Выбрать главу

Вторая: рассказанные истории часто — с сегодняшней точки зрения — имеют удивительные обороты. В то время как слушатель из XXI века напряженно ожидает услышать, каким образом Киттель попытался прекратить убийства, суть его истории совершенно иная.

КИТТЕЛЬ: Я сел в машину, поехал прямо к этим людям из СД и сказал: «Я запрещаю раз и навсегда, чтобы там проводились эти расстрелы, там, где их можно увидеть. Если вы будете расстреливать людей где-нибудь в лесу или где-нибудь там, где никто не видит, — это ваше дело. Но я просто запрещаю, чтобы здесь еще один день стреляли. Мы получаем здесь питьевую воду из глубоких колодцев, и мы там получим настоящую трупную воду». Это было на курорте Мешемс [273], где я тогда жил. Это севернее Даугавпилса [274].

Размышления Киттеля о происходящем, несмотря на вкрапление оценок «Ужасно!», «Самое страшное!», имеют прежде всего техническую направленность: можно расстреливать, но не там, где это происходит. Киттелю мешает открытость и опасность заражения, так как преступники, очевидно, до этого не подумали об обеспечении питьевой водой. Впрочем, Фельберт интересуется не этим, а продолжением истории.

ФЕЛЬБЕРТ: А что они делали с детьми?

КИТТЕЛЬ (очень возбужденно): Детей, трехлетних детей, вот так сверху брали за волосы, вот так поднимали, расстреливали из пистолетов и бросали вниз. Я это видел сам. Это можно было видеть, там в трехстах метрах стояли люди, за оцеплением СД. Там стояли латыши и немецкие солдаты и смотрели.

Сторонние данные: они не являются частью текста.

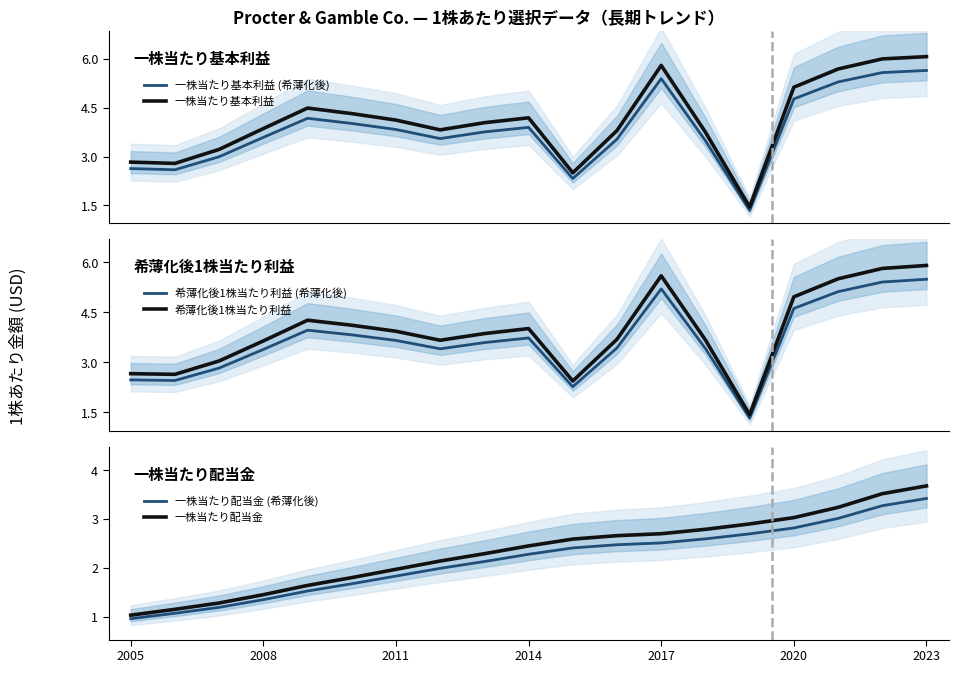

Which series has the widest spread of values?

一株当たり基本利益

ФЕЛЬБЕРТ: А что же это были за люди из СД?

КИТТЕЛЬ: Омерзительные! Я считаю, что их самих всех расстреляют.

ФЕЛЬБЕРТ: А откуда они были, из какой части?

КИТТЕЛЬ: Это были немцы, в форме СД, у них были черные нашивки с надписью «Специальная служба».

ФЕЛЬБЕРТ: А палачи все были латыши?

КИТТЕЛЬ: Те были все латыши.

ФЕЛЬБЕРТ: Но команды отдавал немец?

КИТТЕЛЬ: Да. Немцы совершали большую «процедуру», а малую — совершали латыши. Латыши обыскивали всю одежду. Человек из СД был рассудительный, он говорил: «Да, вот это отложите». Эти все были евреями, их приводили из местных общин. Латыши с повязками туда приводили евреев, их потом грабили. В Даугавпилсе было безмерное ожесточение против евреев, таким образом, разряжалось народное негодование [275].

Теперь, следуя наводящим вопросам Фельберта, Киттель рассказывает свою историю, снова скрывающую неожиданные обороты, дальше. Обстоятельство, что убийства, очевидно, осуществлялись латышами, тогда как немцы, по видимости, командовали, он сводит к «народному негодованию», которое якобы разряжалось в Даугавпилсе [276]. Киттель, конечно, рассказывает об организованных убийствах по распоряжению СД, что не может иметь никакого отношения к названному в той же фразе разряжению «народного негодования». Но противоречия в обыденных разговорах появляются постоянно и, на удивление, редко мешают собеседникам. Причина этого заключается в том, что разговоры служат не только для передачи информации: у коммуникаций всегда две функции — наряду с сообщаемым содержанием речь идет всегда со-ответственно о социальных отношениях говорящих друг с другом. Классически, с точки зрения теории коммуникаций, можно было бы сказать: рассказы наряду с информационным аспектом всегда имеют аспект отношений. Последний в ситуации рассказываемого часто гораздо важнее, чем соответствие сообщаемого истории или логике. Часто слушатели отказываются от наводящих вопросов и выяснений, потому что не хотят мешать течению разговора или потому, что могут вызвать раздражение рассказчика, часто также, учитывая элемент очарования историей, они не замечают, что тот или иной момент не может соответствовать действительности. Впрочем, Фельберт — очень внимательный слушатель.